Dan: One other example that I really loved was the guys from Spotify. The reason I love this example is that they integrate their product into their responses. If you tweet at Spotify, oftentimes what they’ll do is respond back with a personalized Spotify playlist that when you read the titles of the songs from top to bottom are actually the answer to your question. They’ve built their own proprietary algorithms so they can sort of type in the answer and it spits out the songs. But I thought that was so clever and such a great use of the product and so I started looking. There are some other companies that are doing a nice job of this as well, integrating in their product in some way to sort of show that personality and to frankly differentiate from all the other companies out there.
Drew: When you were at Humana, you focused on generating real-time responses to customer questions. How did that translate into perceptions about Humana among customers?
Dan: Let’s all be honest. The healthcare industry is in a difficult spot in the United States and healthcare companies are not exactly the kinds of brands that people wake up in the morning hoping to engage with during the day. Frankly, I think it’s important to acknowledge that. I acknowledge that when I was a discoverer as well. Nobody wakes up wanting to talk to the credit card company. They do because they have to or because they need to. I think it was important to acknowledge that and then to acknowledge that when people need help and it pertains to their health, it’s a very sensitive personal situation that is emotionally charged. It was really important that we train our agents to understand that and to know that it isn’t really about that we declined a claim. It’s about that somebody has an illness and needs some service from a doctor and their insurance is saying no. That’s an emotional moment right there. A lot of times the reason why a claim was declined because it was the wrong code or it was some stupid thing that you could fix.
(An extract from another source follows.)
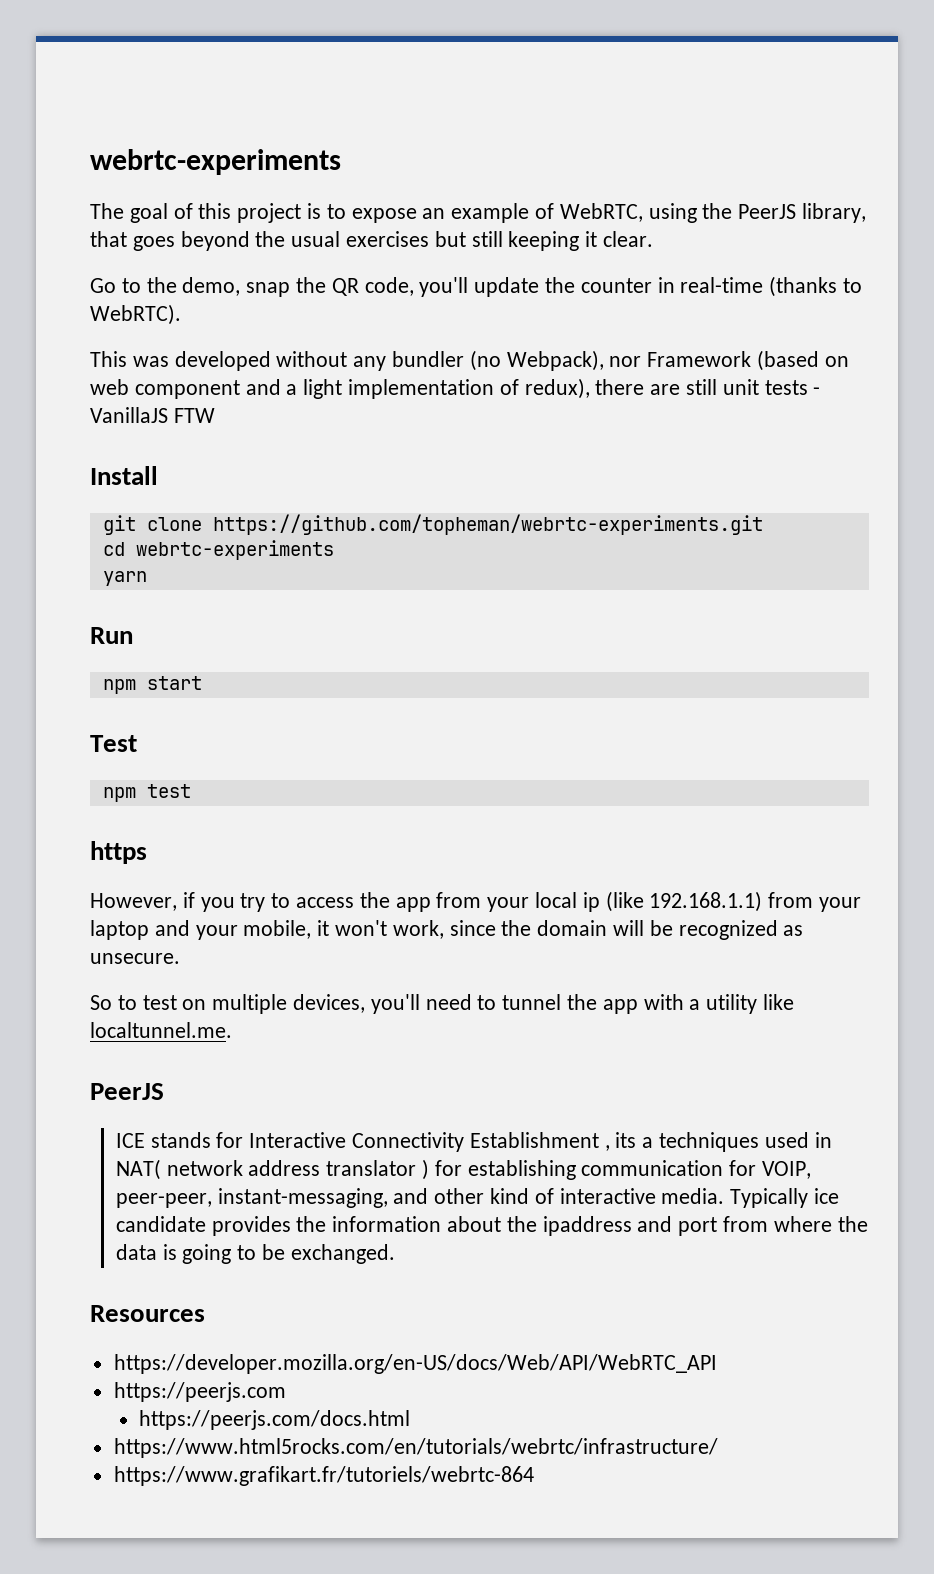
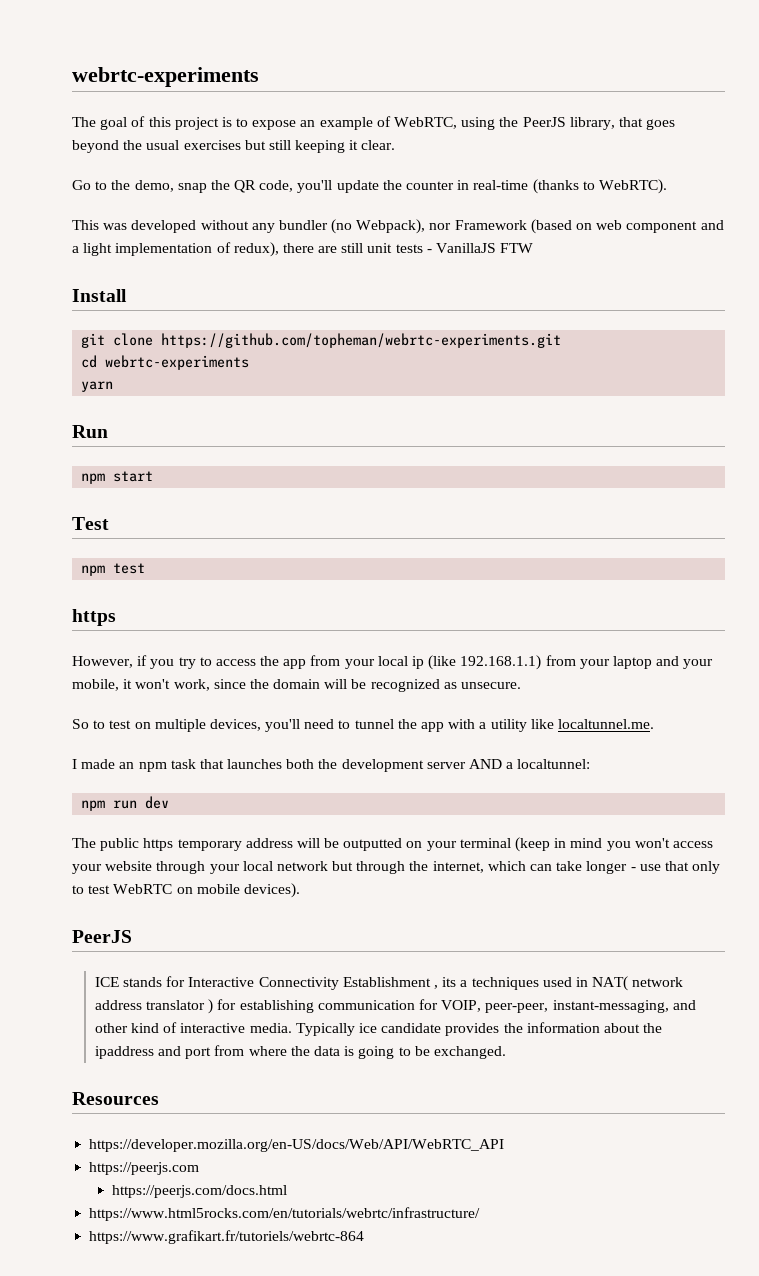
(232, 1030) none -> [72,759,591,772] [81,796,170,811] [72,837,713,852] [72,861,721,874] [72,883,300,898] // I made an npm task that launches both the development server AND a localtunnel: // npm run dev // The public https temporary address will be outputted on your terminal (keep in mind you won't access your website through your local network but through the internet, which can take longer - use that only to test WebRTC on mobile devices).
I think the expectations were low because we were in this industry that people love to hate.
Drew: What happened when people tweeted at Humana?
Dan: When people tweeted at us or posted on Facebook and we responded, I think you could tell it was a pleasant surprise. A lot of times people would tweet you–almost could tell from the text that they didn’t expect us to respond. I do think that was successful in changing perceptions in that way.
What You’ll Learn
- How to engage your audience on social media
- Best practices to follow up with customer questions
- How to turn your employees into brand ambassadors
- Advice for building and marketing a podcast
Quotes from Dan Gingiss
- It’s good content that gets shared.
- We were in this industry that people love to hate. And so when people tweeted at us or posted on Facebook and we responded…it was a pleasant surprise.
- Respond to everyone, including people who are complaining, people who are asking questions, and people who are complimenting your brands.
- If we…take a step back and realize one thing, which is that without our customers we don’t have a business, then this whole customer obsession thing makes a lot more sense.